Istniejemy naprawdę i ma miejsce walka o naszą istotę materialną i niematerialną, uwagę, zmysły, myśli, i energię, szczególnie jeśli chodzi o wierzących w Chrystusa.
Dzięki wierze i licznym dowodom, które wzmacniają naszą o tym pewność, wiemy, iż Chrystus nie przyszedł, żeby ratować człowieka od ułudy czegoś, co nie istnieje, ale stoczył śmiertelną walkę o człowieka, a następnie zmartwychwstał, abyśmy i my mogli być uczestnikami naszego zmartwychwstania i wiecznej chwały.
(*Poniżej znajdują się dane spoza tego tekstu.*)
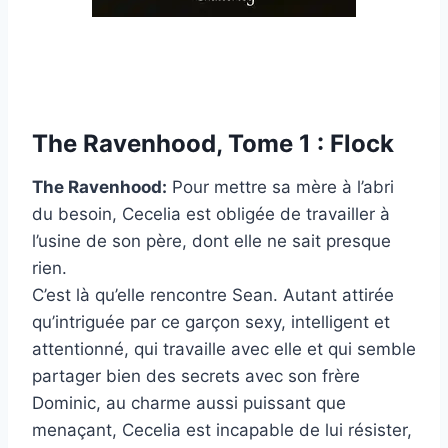
The Ravenhood, Tome 1 : Flock
The Ravenhood:
Pour mettre sa mère à l’abri
du besoin, Cecelia est obligée de travailler à
l’usine de son père, dont elle ne sait presque
rien.
C’est là qu’elle rencontre Sean. Autant attirée
qu’intriguée par ce garçon sexy, intelligent et
attentionné, qui travaille avec elle et qui semble
partager bien des secrets avec son frère
Dominic, au charme aussi puissant que
menaçant, Cecelia est incapable de lui résister,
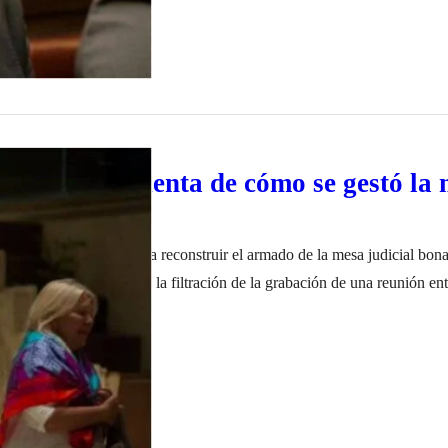
 clave da cuenta de cómo se gestó la
onaerense
da en 2016 es clave para reconstruir el armado de la mesa judicial bon
puesto en evidencia con la filtración de la grabación de una reunión ent
rnadora bonaerense María Eugenia Vidal en la sede porteña del Banco 
ro de 2022
ir políticamente a sindicalistas. En…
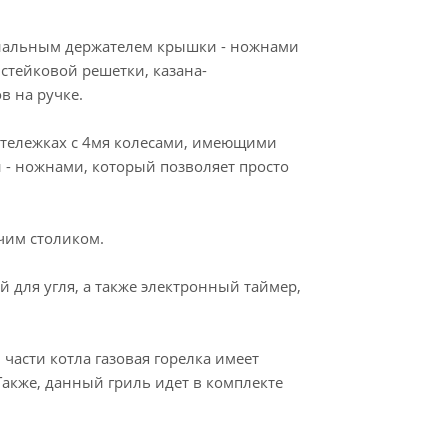
ециальным держателем крышки - ножнами
стейковой решетки, казана-
в на ручке.
 тележках с 4мя колесами, имеющими
 - ножнами, который позволяет просто
очим столиком.
 для угля, а также электронный таймер,
 части котла газовая горелка имеет
Также, данный гриль идет в комплекте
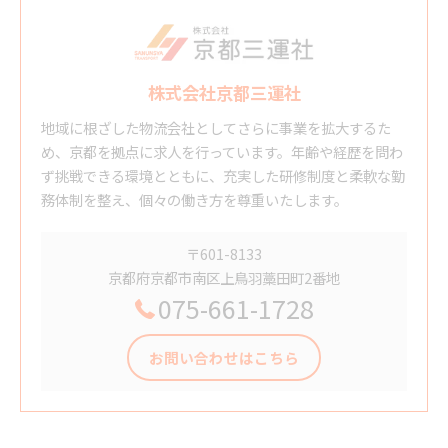
株式会社京都三運社
地域に根ざした物流会社としてさらに事業を拡大するた
め、京都を拠点に求人を行っています。年齢や経歴を問わ
ず挑戦できる環境とともに、充実した研修制度と柔軟な勤
務体制を整え、個々の働き方を尊重いたします。
〒601-8133
京都府京都市南区上鳥羽藁田町2番地
075-661-1728
お問い合わせはこちら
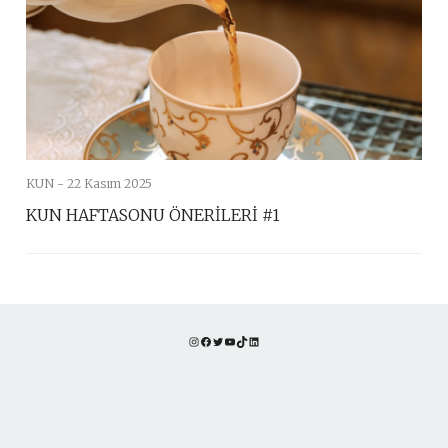
KUN -
22 Kasım 2025
KUN HAFTASONU ÖNERİLERİ #1
Instagram
Facebook
Twitter
YouTube
TikTok
LinkedIn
Zostało nam objawione tym samym, czym jest istota ludzka, w całej jej złożoności, i że każda składowa człowieka, począwszy od ducha, aż po ciało, jest w planie Bożym przeznaczona do zmartwychwstania.
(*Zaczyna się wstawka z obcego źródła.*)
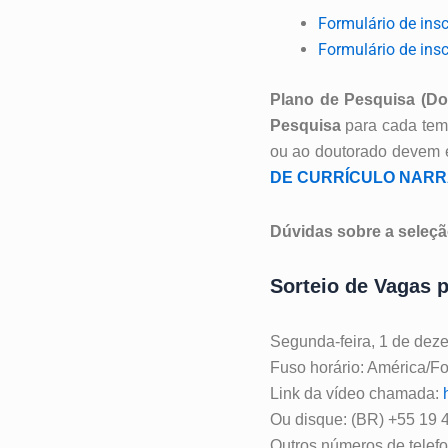
Formulário de ins
Formulário de ins
Plano de Pesquisa (
Do
Pesquisa
para cada tem
ou ao doutorado devem en
DE CURRÍCULO NARR
Dúvidas sobre a seleçã
Sorteio de Vagas p
Segunda-feira, 1 de dez
Fuso horário: América/Fo
Link da vídeo chamada:
Ou disque: ‪(BR) +55 19 4
Outros números de telefo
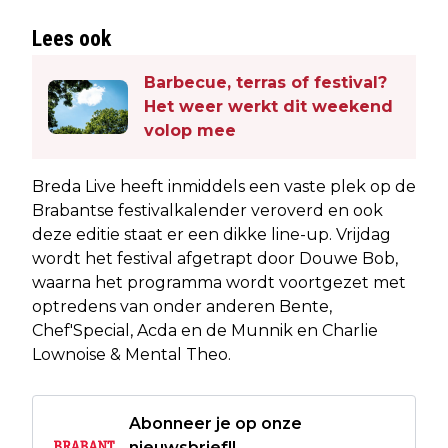
Lees ook
Barbecue, terras of festival?
Het weer werkt dit weekend
volop mee
Breda Live heeft inmiddels een vaste plek op de
Brabantse festivalkalender veroverd en ook
deze editie staat er een dikke line-up. Vrijdag
wordt het festival afgetrapt door Douwe Bob,
waarna het programma wordt voortgezet met
optredens van onder anderen Bente,
Chef'Special, Acda en de Munnik en Charlie
Lownoise & Mental Theo.
Abonneer je op onze
nieuwsbrief!!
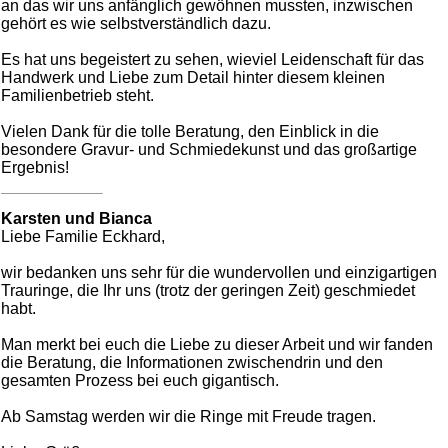
an das wir uns anfänglich gewöhnen mussten, inzwischen
gehört es wie selbstverständlich dazu.
Es hat uns begeistert zu sehen, wieviel Leidenschaft für das
Handwerk und Liebe zum Detail hinter diesem kleinen
Familienbetrieb steht.
Vielen Dank für die tolle Beratung, den Einblick in die
besondere Gravur- und Schmiedekunst und das großartige
Ergebnis!
Karsten und Bianca
Liebe Familie Eckhard,
wir bedanken uns sehr für die wundervollen und einzigartigen
Trauringe, die Ihr uns (trotz der geringen Zeit) geschmiedet
habt.
Man merkt bei euch die Liebe zu dieser Arbeit und wir fanden
die Beratung, die Informationen zwischendrin und den
gesamten Prozess bei euch gigantisch.
Ab Samstag werden wir die Ringe mit Freude tragen.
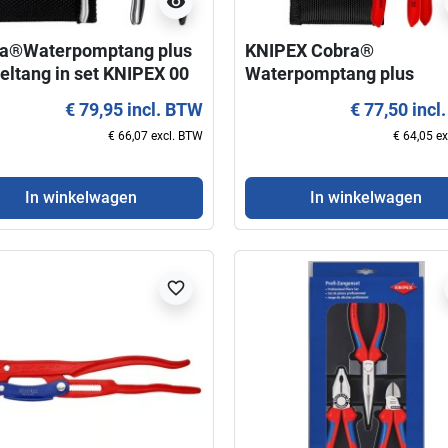
visibility
a®Waterpomptang plus
KNIPEX Cobra®
teltang in set KNIPEX 00
Waterpomptang plus
2 V04 XS
sleuteltang in set
€ 79,95 incl. BTW
€ 77,50 incl
€ 66,07 excl. BTW
€ 64,05 e
In winkelwagen
In winkelwagen
favorite_border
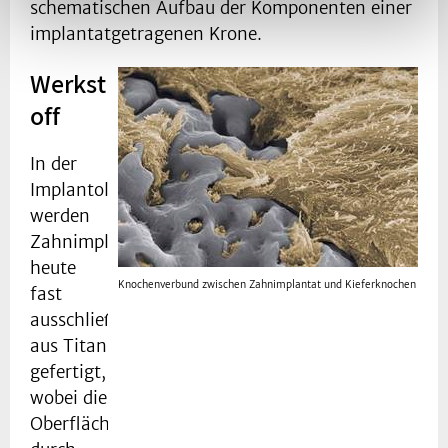
schematischen Aufbau der Komponenten einer
implantatgetragenen Krone.
Werkst
off
In der
Implantologie
werden
Zahnimplantate
heute
Knochenverbund zwischen Zahnimplantat und Kieferknochen
fast
ausschließlich
aus Titan
gefertigt,
wobei die
Oberfläche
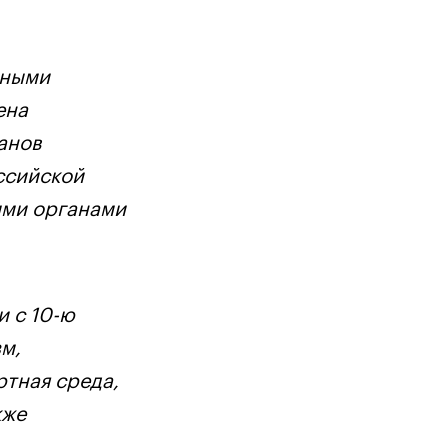
вными
ена
анов
ссийской
ими органами
и с 10-ю
м,
ртная среда,
кже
To daje nam też pojęcie o tym, iż nie jesteśmy jako jednostki, składową wspólnej kosmicznej zupy wszechświata, gdzie trafiają wszystkie duchy, po opuszczeniu ciał, tworząc jaźń zbiorową, ale każdy z nas jest odrębną , indywidualną istotą, ujętą w odkupieńczym planie Stwórcy.
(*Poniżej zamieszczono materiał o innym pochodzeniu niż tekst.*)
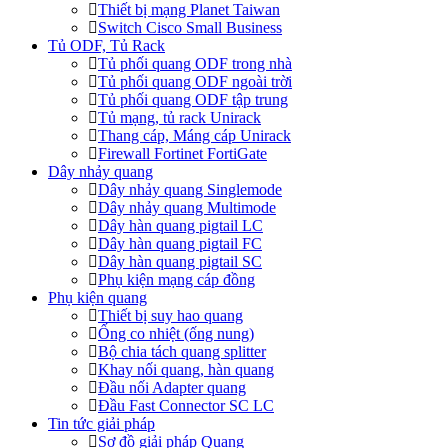
Thiết bị mạng Planet Taiwan
Switch Cisco Small Business
Tủ ODF, Tủ Rack
Tủ phối quang ODF trong nhà
Tủ phối quang ODF ngoài trời
Tủ phối quang ODF tập trung
Tủ mạng, tủ rack Unirack
Thang cáp, Máng cáp Unirack
Firewall Fortinet FortiGate
Dây nhảy quang
Dây nhảy quang Singlemode
Dây nhảy quang Multimode
Dây hàn quang pigtail LC
Dây hàn quang pigtail FC
Dây hàn quang pigtail SC
Phụ kiện mạng cáp đồng
Phụ kiện quang
Thiết bị suy hao quang
Ống co nhiệt (ống nung)
Bộ chia tách quang splitter
Khay nối quang, hàn quang
Đầu nối Adapter quang
Đầu Fast Connector SC LC
Tin tức giải pháp
Sơ đồ giải pháp Quang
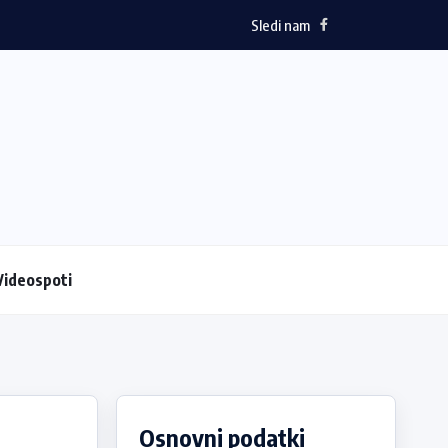
Sledi nam
Videospoti
Osnovni podatki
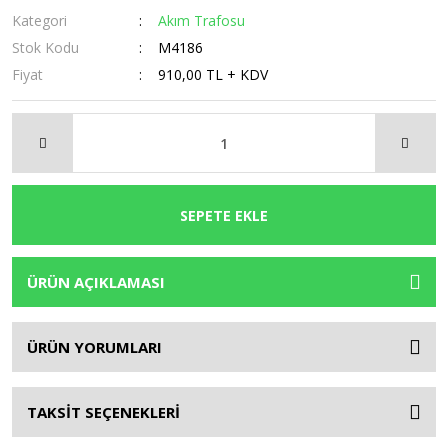
Kategori
Akım Trafosu
Stok Kodu
M4186
Fiyat
910,00 TL + KDV
SEPETE EKLE
ÜRÜN AÇIKLAMASI
ÜRÜN YORUMLARI
TAKSİT SEÇENEKLERİ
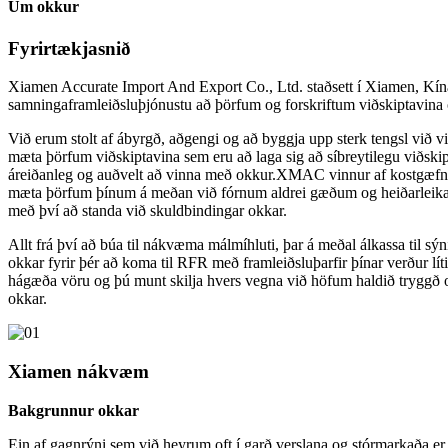
Um okkur
Fyrirtækjasnið
Xiamen Accurate Import And Export Co., Ltd. staðsett í Xiamen, Kína,
samningaframleiðsluþjónustu að þörfum og forskriftum viðskiptavina 
Við erum stolt af ábyrgð, aðgengi og að byggja upp sterk tengsl við v
mæta þörfum viðskiptavina sem eru að laga sig að síbreytilegu viðski
áreiðanleg og auðvelt að vinna með okkur.XMAC vinnur af kostgæfni
mæta þörfum þínum á meðan við fórnum aldrei gæðum og heiðarleika 
með því að standa við skuldbindingar okkar.
Allt frá því að búa til nákvæma málmíhluti, þar á meðal álkassa til sýn
okkar fyrir þér að koma til RFR með framleiðsluþarfir þínar verður lí
hágæða vöru og þú munt skilja hvers vegna við höfum haldið tryggð o
okkar.
Xiamen nákvæm
Bakgrunnur okkar
Ein af gagnrýni sem við heyrum oft í garð verslana og stórmarkaða er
Chrystus oddał swe drogocenne życie, aby nas odkupić od zła, które przerasta umysły ludzkie, od wszelkich kłamstw, upadku, dewastacji i rozkładu, w jakie z powodu tego zła popadł rodzaj ludzki i świat, i tylko On jest w stanie postawić człowieka na twardej, nieporuszonej Skale Zbawienia, którą jest On sam, tak, abyśmy mentalnie nie dryfowali w jakiejś egsystencjalnej próżni, pustce, względnie kosmicznej zupie wszechświata, ale umieli rozpoznawać właściwe kierunki, i abyśmy mogli w wierze podążać za Synem, do Jego i naszego Ojca w Niebie, który jest Stwórcą wszechrzeczy.